Kasabanın merkezindeki Paşam Bistro’nun sahibi Maraşlı İrfan Doğan da hayatından memnun görünüyor.
DÖNER KAYNAŞTIRIYOR
1992 yılından beri burada yaşayan İrfan Doğan dört çocuk babası. Doğan geçen 10 yıl içinde bölgede ortamın radikal bir şekilde değiştiğini anlatıyor:
“Öyle açıktan hakaret ya da bir saldırı yok. Biz bir aksilikle karşılaşmadık. 10 yıl önce gece dışarıya çıksaydın, kafana şişeyi yerdin. Şimdi o devir kapandı. 10 yıl önce Warnemünde’de işyerimizde 50 ırkçının saldırısına uğradık. Polis çağırmamıza rağmen bir saat sonra geldiler. Canımızdan olacağımızı düşündük. Şimdi öyle değil. Belediye buralarda yerleşmemiz, iş kurmamız için destek oluyor. En ufak bir olayda polis derhal müdahale ediyor. Geçen aylarda kent merkezi içinde bulunan ev ve dükkanların duvarlarına birkaç kendini bilmez gamalı haç çizdi. Belediye derhal harekete geçti. Aynı gün yazıların üstü boyandı. Burada insanlar birbirini tanır.”

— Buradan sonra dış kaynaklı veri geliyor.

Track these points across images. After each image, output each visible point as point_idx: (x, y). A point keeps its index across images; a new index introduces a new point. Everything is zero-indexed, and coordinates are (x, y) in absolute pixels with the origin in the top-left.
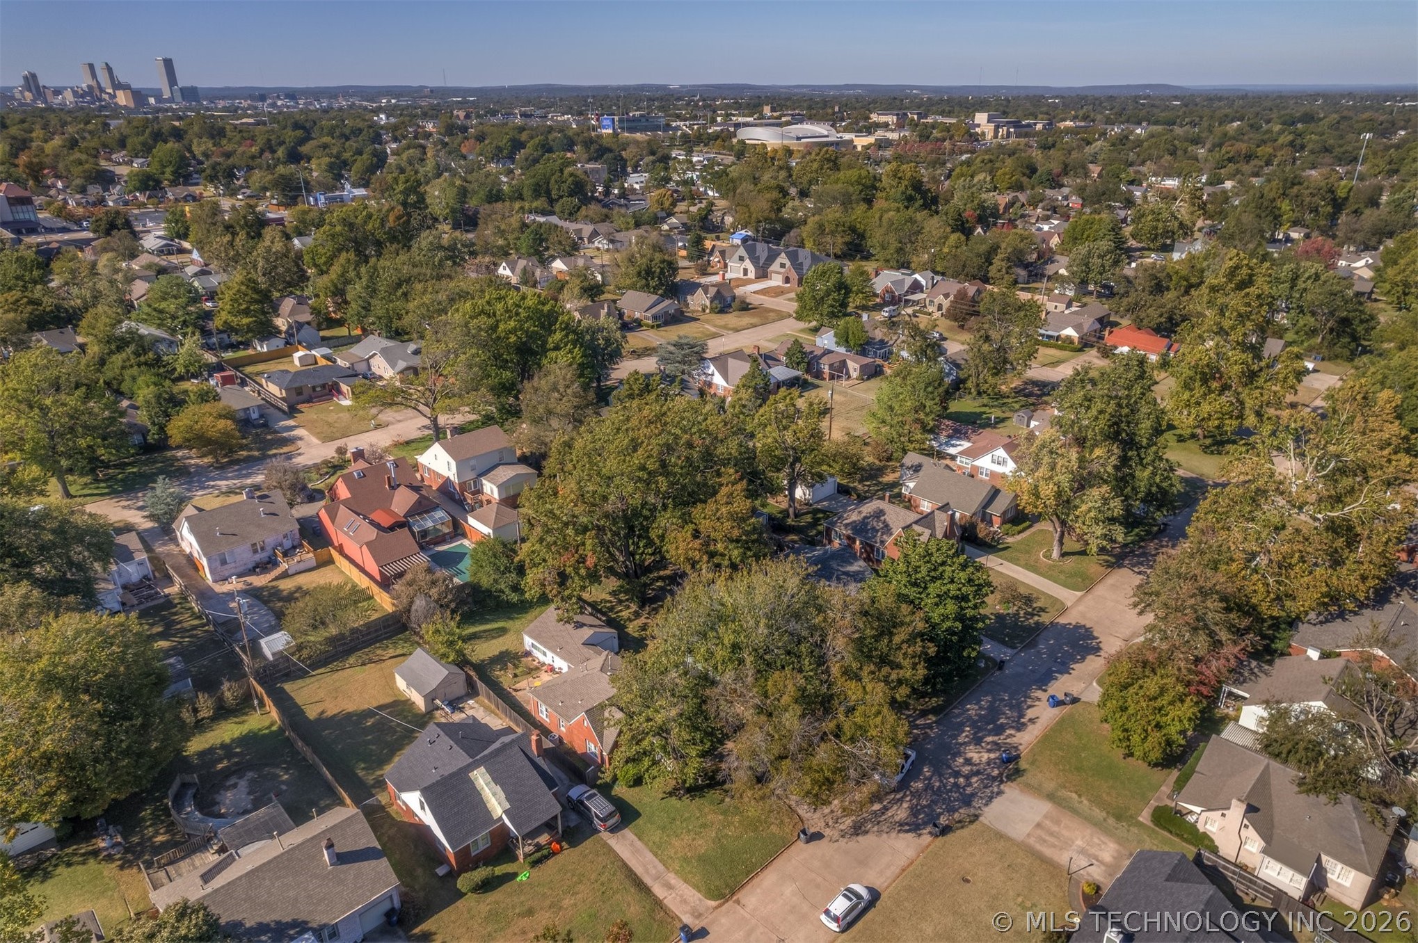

Pascham Bistro’da Alman ve Türk bayrağı asılı. Büfe çok iyi işliyor. “Döner burada insanları kaynaştırma rolü oynamış” diye düşünüyorum.
ÇAĞIN GERİSİNDE
Bad Doberan ve Wismar çevresinde bulunan küçük köylere de girip çıkmayı ihmal etmiyorum. Bad Doberan ve çevresindeki köylerde dikkat çeken unsur itfaiyelerin yazı karakterleri. Wismar’a yaklaşık 10 kilometre uzaklıktaki Barnekow Köyü itfaiyesi hemen yolun yanında. Duvarları rengarenk boyanmış. Kuruluş yılı 1923.
Hemen dibinde otobüs durağı var. Otobüs durağının üç köşesine, “Federal Almanya yerine özgürlük” yazısı yazılmış. Durağın tavanına çok sayıda gamalı haç çizilmiş. Bu otobüs durağının hemen yanı başında ırkçılığı lanetleyen dernekler de, “Kentinizi yenileyin. Irkçılığa son verin” sloganlarıyla çalışıyor.
Sonuç: Eski Doğu Almanya halen çağı yakalayamamış, çok geriden takip ediyor dünyayı. Eskiye nazaran olumlu gelişmeler de var. Ancak Batı’yı yakalaması daha uzun yıllar alacağa benziyor.